Il quadro si complica ulteriormente se si considera il ruolo della scuola frequentata dalla bambina. L’istituto, descritto come tranquillo e con una bambina solare, era stato messo al corrente dell’esistenza del divieto di avvicinamento già nell’autunno del 2021, circa due anni prima dell’omicidio. Questo passaggio testimonia come le misure di protezione fossero conosciute e messe in atto anche fuori dall’ambito sociale e giudiziario, almeno in teoria.
Il procedimento giudiziario e la decisione sulla tutela della bambina
Il verbale degli operatori sociali è stato presentato nel corso dell’udienza davanti al Tribunale dei Minori convocata per definire l’affidamento della bambina agli zii materni. Il padre, al momento in carcere con l’accusa di omicidio aggravato, era dunque già al centro di un procedimento giudiziario rilevante.
La decisione di spostare la tutela dai genitori agli zii materni indica la volontà del giudice di isolare del tutto la minore dall’ambiente che aveva generato una situazione di pericolo.
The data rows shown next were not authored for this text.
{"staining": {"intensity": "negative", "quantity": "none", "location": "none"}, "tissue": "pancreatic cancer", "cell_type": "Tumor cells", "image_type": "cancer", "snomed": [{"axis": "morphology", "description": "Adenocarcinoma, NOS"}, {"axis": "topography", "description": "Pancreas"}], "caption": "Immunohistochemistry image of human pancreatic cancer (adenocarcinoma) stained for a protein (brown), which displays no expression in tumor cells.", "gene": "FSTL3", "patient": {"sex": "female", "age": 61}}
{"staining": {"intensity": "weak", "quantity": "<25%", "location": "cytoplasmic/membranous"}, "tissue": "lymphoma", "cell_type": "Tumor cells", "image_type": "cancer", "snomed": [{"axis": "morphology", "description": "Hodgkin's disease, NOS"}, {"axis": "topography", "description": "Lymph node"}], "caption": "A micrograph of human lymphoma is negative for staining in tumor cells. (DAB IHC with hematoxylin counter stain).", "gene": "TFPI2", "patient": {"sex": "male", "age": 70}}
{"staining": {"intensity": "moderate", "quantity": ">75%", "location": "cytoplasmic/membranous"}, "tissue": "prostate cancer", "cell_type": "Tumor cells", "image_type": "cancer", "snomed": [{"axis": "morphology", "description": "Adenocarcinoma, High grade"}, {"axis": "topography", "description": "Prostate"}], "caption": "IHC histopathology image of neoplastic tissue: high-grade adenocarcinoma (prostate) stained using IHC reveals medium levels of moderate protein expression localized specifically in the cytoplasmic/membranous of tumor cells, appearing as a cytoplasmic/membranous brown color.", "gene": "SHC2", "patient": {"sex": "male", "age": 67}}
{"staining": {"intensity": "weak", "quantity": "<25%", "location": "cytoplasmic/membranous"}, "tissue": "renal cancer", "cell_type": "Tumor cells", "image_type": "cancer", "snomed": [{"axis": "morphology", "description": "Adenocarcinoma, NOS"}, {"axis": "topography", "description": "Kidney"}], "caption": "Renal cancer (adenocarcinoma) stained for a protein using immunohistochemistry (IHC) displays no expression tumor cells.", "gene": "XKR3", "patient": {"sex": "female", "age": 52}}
L’intervento del Tribunale testimonia la complessità di un caso in cui le misure di protezione non erano state sufficienti a impedire la tragedia.
Nuovi dispositivi per la protezione della minore
Le autorità hanno quindi valutato nuovi dispositivi per garantire un ambiente protetto alla bambina, coinvolgendo un nucleo familiare più lontano dai conflitti. Il caso rimane un monito sul delicato equilibrio tra diritti genitoriali e tutela dei minori in situazioni di violenza domestica.